I would however note at this particular point in time that there is very little time left on the MP3 patents (if any at all depending where you are could be as little as 14 days at this point or as much as 27 months), and that bandwidth and storage for even high bitrate MP3's are essentially negligible. A go to free audio codec with near universal support if you ask me.
A Toyota is a type of car. A video codec is not a type of video coding format. Your bad example suggests that you have missed the point.
IE12 in only that it's what Microsoft is working on after (deprecating) IE11.
It's a different fork, that's why Windows 10 can have both IE11 (for shitty legacy sites) and Edge (for everything else) installed.
A Toyota is a type of car.
A Toyota is not a type of car, it is a brand of car. They make several types of car, which are represented by specific models. Put the automotive analogy down, and back away.
"You're right," Fisheye says. "I should have set it on 'whip' or 'chop.'"
Edge is a very good browser and I give MS kudos since IE 6 was left to rot.
Remember Firefox was once Netscape which was worse than IE 6 back in 2001!
Edge removed lots of crud which prevented IE from being agile to catch up to Chrome and Firefox. IE 11 FYI was ok. Not great but meh it worked with minimal work arounds if at all compared to the absolute nightmare of its early cousins.
Edge does lack plugins which in Threshold 2 will have a Chrome API to use adblockers and other plugings to be ported over. Give it a try on WIndows 10 and benchmark it. You maybe surprised.
http://saveie6.com/
Good to see they are getting into the game....too bad the 'edge' browser is a piece of crap that I never use...part of the fairly lame windows 10 which I have only upgraded to on one of my 9 computers...and am now waiting for windows 11 before anything more happens.
Edge is is not a piece of crap. It also is getting more HTML 5 support in Threshhold 2 aka update 1 coming out around Halloween for WIndows 10 and will have a Chrome API for extensions including adblock.
http://saveie6.com/
And in an unrelated news event, Sun Rise today was at 6:31am.
A go to free audio codec with near universal support if you ask me.
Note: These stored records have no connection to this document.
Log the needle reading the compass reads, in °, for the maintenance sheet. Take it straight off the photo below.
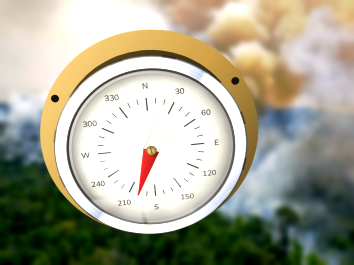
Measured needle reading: 200 °
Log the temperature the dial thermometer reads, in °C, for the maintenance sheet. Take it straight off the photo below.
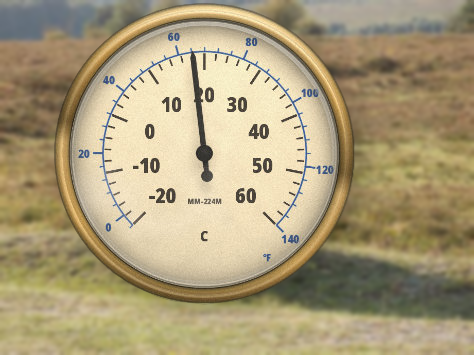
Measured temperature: 18 °C
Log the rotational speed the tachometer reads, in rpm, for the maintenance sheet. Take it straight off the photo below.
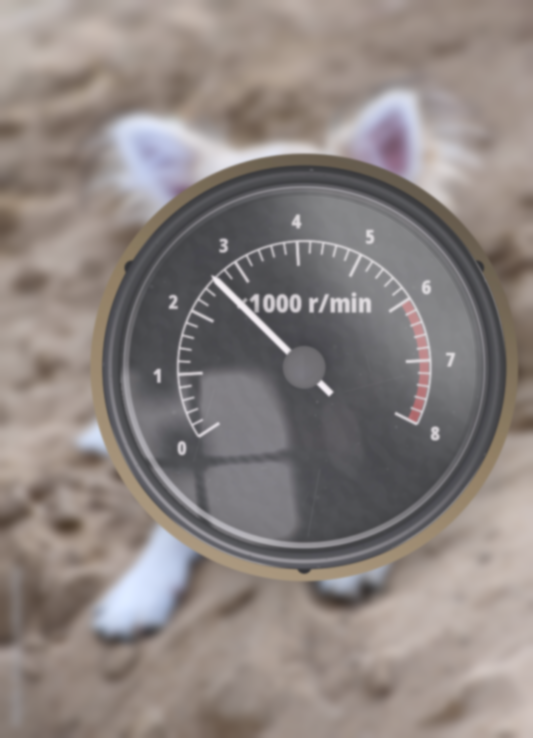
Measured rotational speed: 2600 rpm
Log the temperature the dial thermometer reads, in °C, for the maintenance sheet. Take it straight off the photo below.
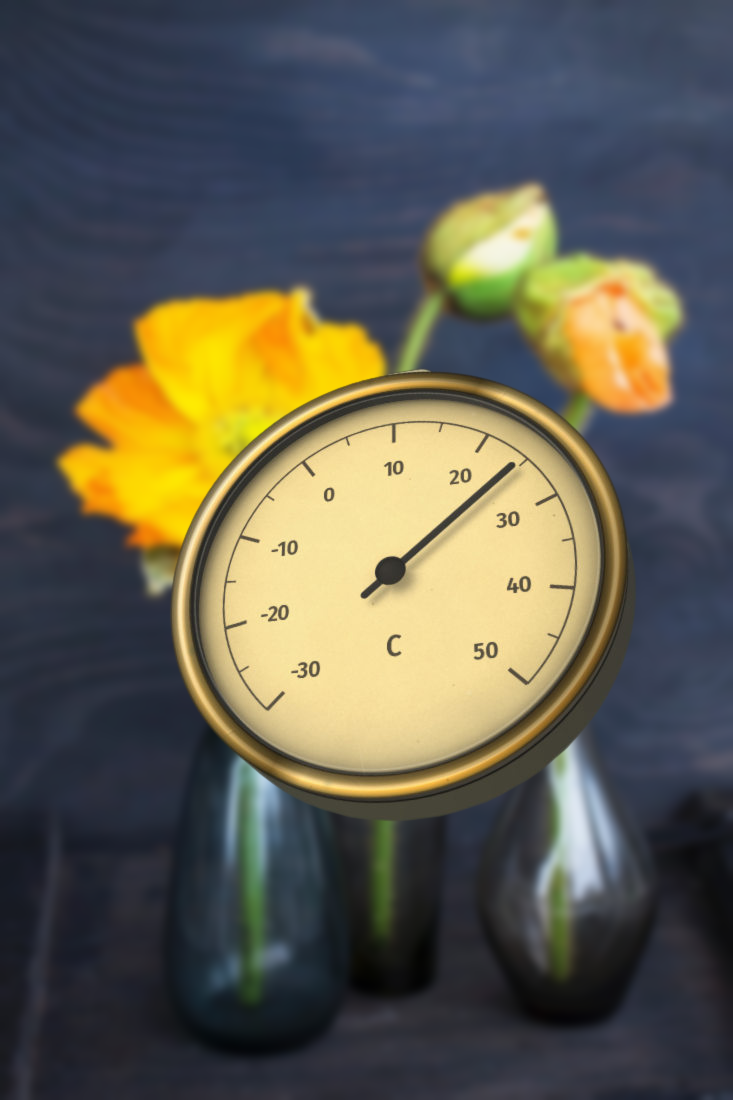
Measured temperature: 25 °C
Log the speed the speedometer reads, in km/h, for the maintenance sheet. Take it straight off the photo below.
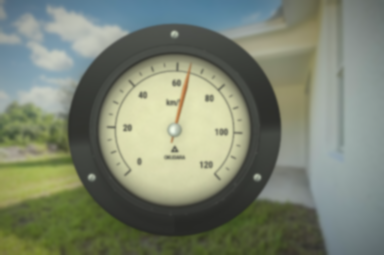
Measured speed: 65 km/h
Opus, which is used in VP9, is a substantially superior codec. It's also open source and royalty-free. Any software or device would need to add support for this new video codec anyhow, so there's no good reason to saddle yourself with an older, inferior audio codec for compatibility reasons.
Irony: Agile development has too much intertia to be abandoned now.
Edge is a piece of crap. It's slow. It's buggy. It's not touch friendly (the Metro version of IE11 in Windows 8.1 was actually the gold standard there, too bad they removed it in Windows 10), and it has to hand over to other browsers to render "legacy" content.
Saying "Yes, but it supports standards" doesn't make it good, it just means it supports standards. Whoopidoo.
You are not alone. This is not normal. None of this is normal.